begin Document section

Is the Meteorological Office’s Metrology as good as they claim?

Metrology is the science of measurement, including the theoretical and practical aspects of how to measure something accurately, precisely and repeatably. The Met Office is responsible for huge amounts of measurement over area, height and time and over a range of widely different aspects such as variously temperatures , humidity, wind speed, air pressure, solar insolation – the list goes on and on. I was recently contacted by a former Met office observer who offered me some extremely eloquent advice regarding the Met Office claims of being able to take readings to the 5th decimal place such as at Cavendish. By way of a “guest” post I detail his expert comments below. It is a technical piece but very enlightening and well worth reading.

“The Philosophy of Calibration.
The old question often said today is ‘Who examines the examiners?’   In measurements a similar question is asked, ‘How do I know that the instrument against which I calibrate my instrument is any more accurate than that of mine’?   It is a question of ‘Traceability’.

Standards.
In the Middle Ages most large markets had two lines scratched on a wall to define length. Unfortunately there was no consistency between the various lengths until the King, via his government, defined the measurement by means of the length of a piece of metal. This was portable and could be used to judge if fraud was suspected.  However carting the metal bar all over the country could easily damage it by dropping it, etc, so a second (and third bar) was made. These were called Sub-Standards and could be compared to the Standard to confirm their accuracy. There was Traceability.  The original bar was a Standard, and the other bars were called Sub-Standards. Whereas this was acceptable for a market trader, shop or fabric supplier, as the industrial revolution progressed then more accurate standards were necessary.  

The metre was historically defined by the French Academy of Sciences in 1791 as 1/10,000,000 of the quadrant of the Earth’s circumference running from the North Pole through Paris to the equator.    It was a convenient measure as it was of similar to the British yard.   The International Bureau of Weights and Measures in 1889 established the international prototype meter as the distance between two lines on a standard bar of 90 percent platinum and 10 percent iridium. By 1960 advances in the techniques of measuring light waves had made it possible to establish an accurate and easily reproducible standard independent of any physical artefact. In 1960 the meter was thus defined in the SI system as equal to 1,650,763.73 wavelengths of the orange-red line in the spectrum of the krypton-86 atom in a vacuum.

Obviously one requires a dedicated laboratory to measure to such accuracy.   It is also far more accurate than, say, that which is needed to measure my 12 inch metal rule; a Sub-Standard will suffice.   (Do not confuse the word substandard used in this context with something that is of lower quality often sold in disreputable shops.)   A Sub-Standard is an instrument, the accuracy of which can be traced back to a laboratory Standard measurement.
When I was at University in the 1970s the definition of an Ampere was the weight of Silver plated on a certain cell over a given time.  To do this we need
 [1] a resistance in series with the plating current
[2] A voltmeter in parallel with the resistance
[3] a timer
[4] a means of weighing the plated silver.

end Document section
begin Entries supplied

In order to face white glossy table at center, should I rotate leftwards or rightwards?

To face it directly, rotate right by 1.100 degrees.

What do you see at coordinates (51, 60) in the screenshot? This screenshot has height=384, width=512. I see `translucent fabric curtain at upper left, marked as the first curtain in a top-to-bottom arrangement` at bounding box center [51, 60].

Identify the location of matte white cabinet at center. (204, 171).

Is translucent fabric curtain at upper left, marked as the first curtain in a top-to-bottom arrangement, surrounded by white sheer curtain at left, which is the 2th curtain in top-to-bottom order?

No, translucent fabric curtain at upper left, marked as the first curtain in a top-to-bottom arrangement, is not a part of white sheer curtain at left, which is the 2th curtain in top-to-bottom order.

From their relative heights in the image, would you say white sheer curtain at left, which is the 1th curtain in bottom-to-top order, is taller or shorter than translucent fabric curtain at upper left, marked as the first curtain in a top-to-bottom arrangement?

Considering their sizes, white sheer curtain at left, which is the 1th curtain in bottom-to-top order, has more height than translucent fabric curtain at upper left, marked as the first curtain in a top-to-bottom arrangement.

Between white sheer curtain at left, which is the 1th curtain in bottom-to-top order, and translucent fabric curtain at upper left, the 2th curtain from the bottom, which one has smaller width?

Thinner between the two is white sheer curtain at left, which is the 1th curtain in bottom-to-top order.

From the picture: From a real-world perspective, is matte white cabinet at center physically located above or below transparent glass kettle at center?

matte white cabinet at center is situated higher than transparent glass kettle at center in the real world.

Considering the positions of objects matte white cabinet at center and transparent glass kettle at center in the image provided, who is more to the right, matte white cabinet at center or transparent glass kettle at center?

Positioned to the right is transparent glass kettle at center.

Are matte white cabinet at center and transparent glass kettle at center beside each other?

end Entries supplied

Tasks to perform
1) In the metrology article, what metals made up the standard bar for the 1889 international prototype meter, and in what proportions?
2) Turn the metrology article's paragraph beginning "The metre was historically defined" into a short list that keeps its main facts.
The data is separate material and is not part of the metrology article.

The responses
1) It was 90 percent platinum and 10 percent iridium.

2)
- 1791: The French Academy of Sciences defined the metre as 1/10,000,000 of the quadrant of the Earth's circumference from the North Pole through Paris to the equator. This was a convenient measure because it was similar to the British yard.
- 1889: The International Bureau of Weights and Measures set the international prototype meter as the distance between two lines on a bar of 90 percent platinum and 10 percent iridium.
- 1960: Advances in measuring light waves allowed a reproducible standard independent of any physical artefact. The SI system defined the meter as 1,650,763.73 wavelengths of the orange-red line in the spectrum of the krypton-86 atom in a vacuum.